- WHAT YOU HAVE TO DO:
Among the records that follow, count the lines with the string "Creek"; report only that count.

Stored items
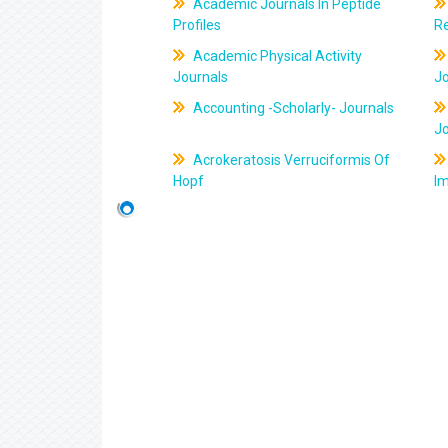
Academic Journals In Peptide
Profiles
R
Academic Physical Activity
Journals
J
Accounting -Scholarly- Journals
J
Acrokeratosis Verruciformis Of
Hopf
Im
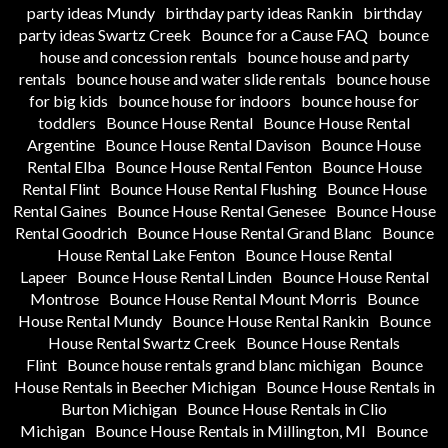
party ideas Mundy
birthday party ideas Rankin
birthday
party ideas Swartz Creek
Bounce for a Cause FAQ
bounce
house and concession rentals
bounce house and party
rentals
bounce house and water slide rentals
bounce house
for big kids
bounce house for indoors
bounce house for
toddlers
Bounce House Rental
Bounce House Rental
Argentine
Bounce House Rental Davison
Bounce House
Rental Elba
Bounce House Rental Fenton
Bounce House
Rental Flint
Bounce House Rental Flushing
Bounce House
Rental Gaines
Bounce House Rental Genesee
Bounce House
Rental Goodrich
Bounce House Rental Grand Blanc
Bounce
House Rental Lake Fenton
Bounce House Rental
Lapeer
Bounce House Rental Linden
Bounce House Rental
Montrose
Bounce House Rental Mount Morris
Bounce
House Rental Mundy
Bounce House Rental Rankin
Bounce
House Rental Swartz Creek
Bounce House Rentals
Flint
Bounce house rentals grand blanc michigan
Bounce
House Rentals in Beecher Michigan
Bounce House Rentals in
Burton Michigan
Bounce House Rentals in Clio
Michigan
Bounce House Rentals in Millington, MI
Bounce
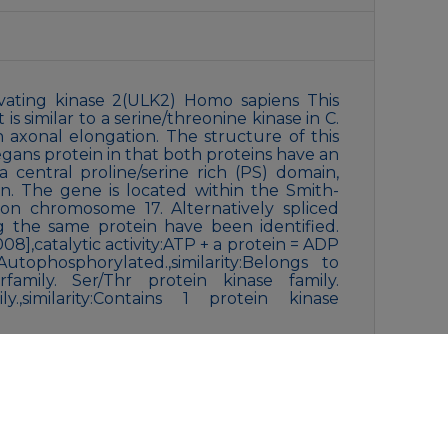
ivating kinase 2(ULK2) Homo sapiens This
s similar to a serine/threonine kinase in C.
n axonal elongation. The structure of this
elegans protein in that both proteins have an
 central proline/serine rich (PS) domain,
n. The gene is located within the Smith-
n chromosome 17. Alternatively spliced
ng the same protein have been identified.
8],catalytic activity:ATP + a protein = ADP
utophosphorylated.,similarity:Belongs to
family. Ser/Thr protein kinase family.
y.,similarity:Contains 1 protein kinase
0% glycerol, 0.5% BSA and 0.02% New type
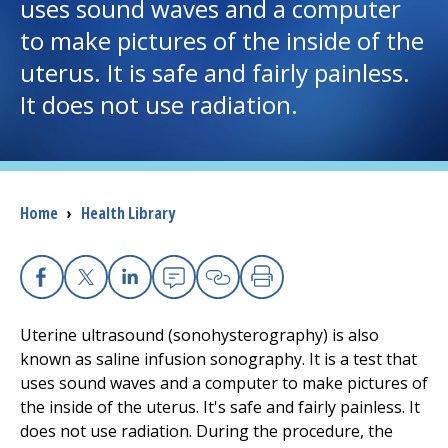
uses sound waves and a computer
to make pictures of the inside of the
I want to...
uterus. It is safe and fairly painless.
It does not use radiation.
Careers
Access myChart
(opens in a new tab)
Patients and Visitors
Breadcrumb
Home
›
Health Library
Health Professionals
Facebook
X
Linkedin
Email
Copy Link
Print
Donate
Uterine ultrasound (sonohysterography) is also
known as saline infusion sonography. It is a test that
The Clinical Partner of
UMass Chan Medical School
uses sound waves and a computer to make pictures of
the inside of the uterus. It's safe and fairly painless. It
does not use radiation. During the procedure, the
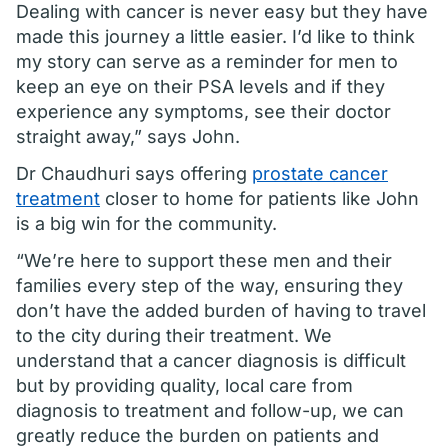
Dealing with cancer is never easy but they have
made this journey a little easier. I’d like to think
my story can serve as a reminder for men to
keep an eye on their PSA levels and if they
experience any symptoms, see their doctor
straight away,” says John.
Dr Chaudhuri says offering
prostate cancer
treatment
closer to home for patients like John
is a big win for the community.
“We’re here to support these men and their
families every step of the way, ensuring they
don’t have the added burden of having to travel
to the city during their treatment. We
understand that a cancer diagnosis is difficult
but by providing quality, local care from
diagnosis to treatment and follow-up, we can
greatly reduce the burden on patients and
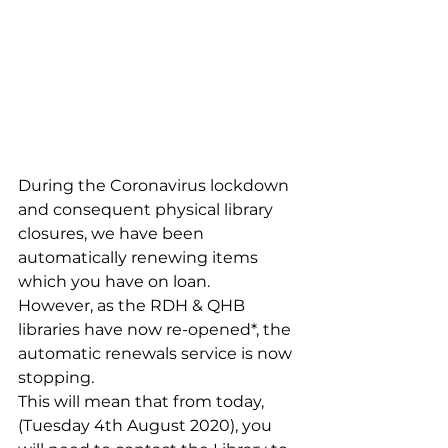
During the Coronavirus lockdown 
and consequent physical library 
closures, we have been 
automatically renewing items 
which you have on loan.
However, as the RDH & QHB 
libraries have now re-opened*, the 
automatic renewals service is now 
stopping.
This will mean that from today, 
(Tuesday 4th August 2020), you 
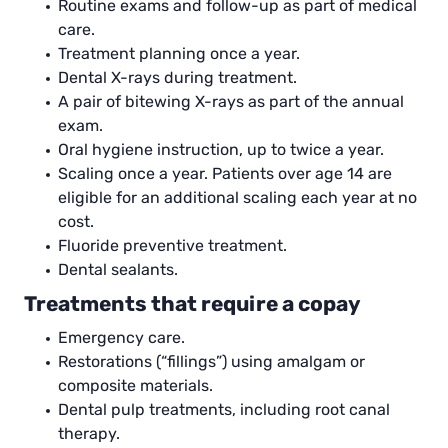
Routine exams and follow-up as part of medical
care.
Treatment planning once a year.
Dental X-rays during treatment.
A pair of bitewing X-rays as part of the annual
exam.
Oral hygiene instruction, up to twice a year.
Scaling once a year. Patients over age 14 are
eligible for an additional scaling each year at no
cost.
Fluoride preventive treatment.
Dental sealants.
Treatments that require a copay
Emergency care.
Restorations (“fillings”) using amalgam or
composite materials.
Dental pulp treatments, including root canal
therapy.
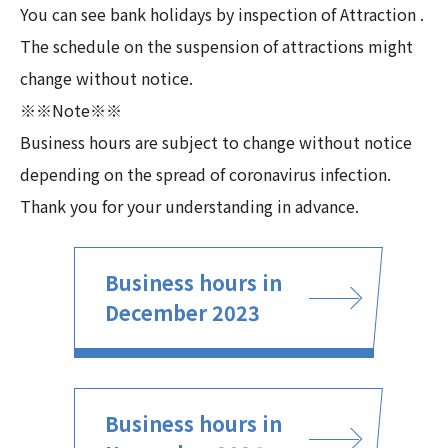
You can see bank holidays by inspection of Attraction .
The schedule on the suspension of attractions might
change without notice.
※※Note※※
Business hours are subject to change without notice
depending on the spread of coronavirus infection.
Thank you for your understanding in advance.
Business hours in
December 2023
Business hours in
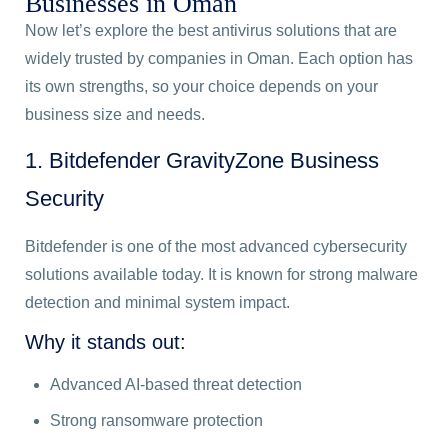
Businesses in Oman
Now let’s explore the best antivirus solutions that are
widely trusted by companies in Oman. Each option has
its own strengths, so your choice depends on your
business size and needs.
1. Bitdefender GravityZone Business
Security
Bitdefender is one of the most advanced cybersecurity
solutions available today. It is known for strong malware
detection and minimal system impact.
Why it stands out:
Advanced AI-based threat detection
Strong ransomware protection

- RESULT FOR THIS TASK:
2